* Selected passage:
=== Section Start ===
Midwest trials we’ve seen suggest that Midwest Biodyne’s 401c, and its companion 501c, are also “sweet spot” families of more than 25 organisms which complement each other. The parent company which developed the Environoc product line has decades of experience with microbe mixes which reinforce each other.

Adding the non-microbial biostimulant, Vitazyme, apparently amplifies the crop’s ability to take fuller advantage of the nutrient surge supplied by the microbial bloom around  new roots of emerging corn. 

Here’s the yield map. Please scroll down past the map to see more details, including costs, of this in-furrow combination. It looks like the return here was $6 in corn for $1 of in-furrow products. That’s figuring corn at $3 per bushel. We’ve long been enthusiasts for in-furrow application as a means of leveraging the most return from a dollar of nutrients or yield enhancers.

 

Bright green band on left shows corn yield over 230 bu. per acre
where in-furrow blend was applied.

 

A special note on this field trial: The rate of Vitazyme applied here was only 8 oz. per acre, rather than the full 13 oz. label rate. Environoc 401c was used at 8 oz. per acre, half the full 16-oz. label rate. WakeUP Spring was used at the recommended rate of 3 oz. per acre for the in-furrow work. This trimmed the product cost to $10 per acre. A full rate of Vitazyme and 401c would have bumped product cost to $16.75.  

That’s pricing WakeUP Spring at $90 per gallon and 401c at $68.50 per gallon. (Vital Earth asks us to price Vitazyme on customer request, so their pricing is not subject to internet trolls.)

Adding WakeUP Spring into the soil moisture solution via the in-furrow mix reduces water’s surface tension, root absorption of nutrients, and nutrient transfer within the crop. 

A technical side note here explains why it’s especially important to use WakeUP Spring in-furrow rather than WakeUP SummerOur WakeUP Summer formulation is such a powerful surface tension reducer and surfactant that it can temporarily constrain upward osmotic movement of water from roots through the xylem tubes. The xylem tubes move moisture up. The crop’s phloem system moves leaf sap out from leaves, throughout the plant. The phloem transfer is an ionic “pumping” enhanced by WakeUP Summer. The Summer makes plant sap easier to pump. It has the same effect on foliar spray systems, making spray solutions flow more easily through spray tips. Often, computer-controlled spray rigs will tweak down the pressure by two to four pounds when WakeUP Summer is in the tank mix. The same volume is applied, just slightly less pressure to deliver it. Of course, this benefit isn’t needed underground. WakeUP Spring’s formulation is longer-lasting in crop metabolism.
=== Section End ===
* Task requirements:
1 – Answer these questions about the corn trial text, giving each answer on its own line:
(a) What corn yield does the bright green band on the yield map show?
(b) At what rate per acre was Vitazyme applied in this field trial?
(c) At what price per gallon is WakeUP Spring figured?
2 – Rewrite everything in the corn trial text from "Bright green band" down to "within the crop.", replacing "Vitazyme" with "the biostimulant" throughout.
The entries that follow come from a separate source and have no connection to the corn trial text.

* Record extracts:
=== Section Start ===
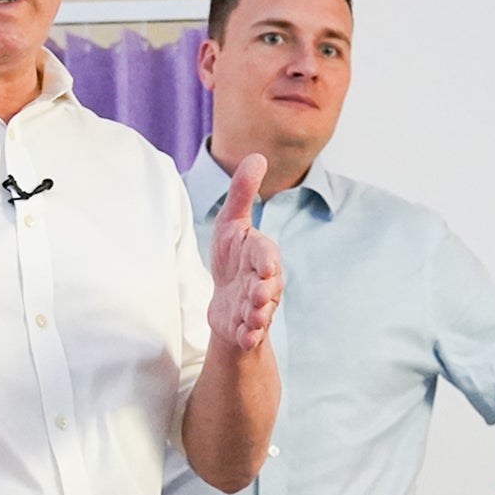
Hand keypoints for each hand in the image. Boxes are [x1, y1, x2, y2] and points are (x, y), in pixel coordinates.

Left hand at [207, 153, 282, 350]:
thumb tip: (257, 155)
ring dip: (257, 316)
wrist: (226, 302)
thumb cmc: (232, 258)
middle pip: (268, 287)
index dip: (266, 260)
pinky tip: (244, 338)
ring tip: (252, 319)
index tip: (266, 267)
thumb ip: (243, 193)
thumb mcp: (231, 224)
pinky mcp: (244, 328)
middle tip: (260, 296)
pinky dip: (247, 337)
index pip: (265, 255)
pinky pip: (249, 335)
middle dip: (265, 291)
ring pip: (259, 312)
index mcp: (259, 257)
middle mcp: (262, 283)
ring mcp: (254, 308)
=== Section End ===
* Solutions per task:
1 –
(a) Over 230 bu. per acre.
(b) 8 oz. per acre.
(c) $90 per gallon.

2 –
Bright green band on left shows corn yield over 230 bu. per acre
where in-furrow blend was applied.

 

A special note on this field trial: The rate of the biostimulant applied here was only 8 oz. per acre, rather than the full 13 oz. label rate. Environoc 401c was used at 8 oz. per acre, half the full 16-oz. label rate. WakeUP Spring was used at the recommended rate of 3 oz. per acre for the in-furrow work. This trimmed the product cost to $10 per acre. A full rate of the biostimulant and 401c would have bumped product cost to $16.75.  

That’s pricing WakeUP Spring at $90 per gallon and 401c at $68.50 per gallon. (Vital Earth asks us to price the biostimulant on customer request, so their pricing is not subject to internet trolls.)

Adding WakeUP Spring into the soil moisture solution via the in-furrow mix reduces water’s surface tension, root absorption of nutrients, and nutrient transfer within the crop.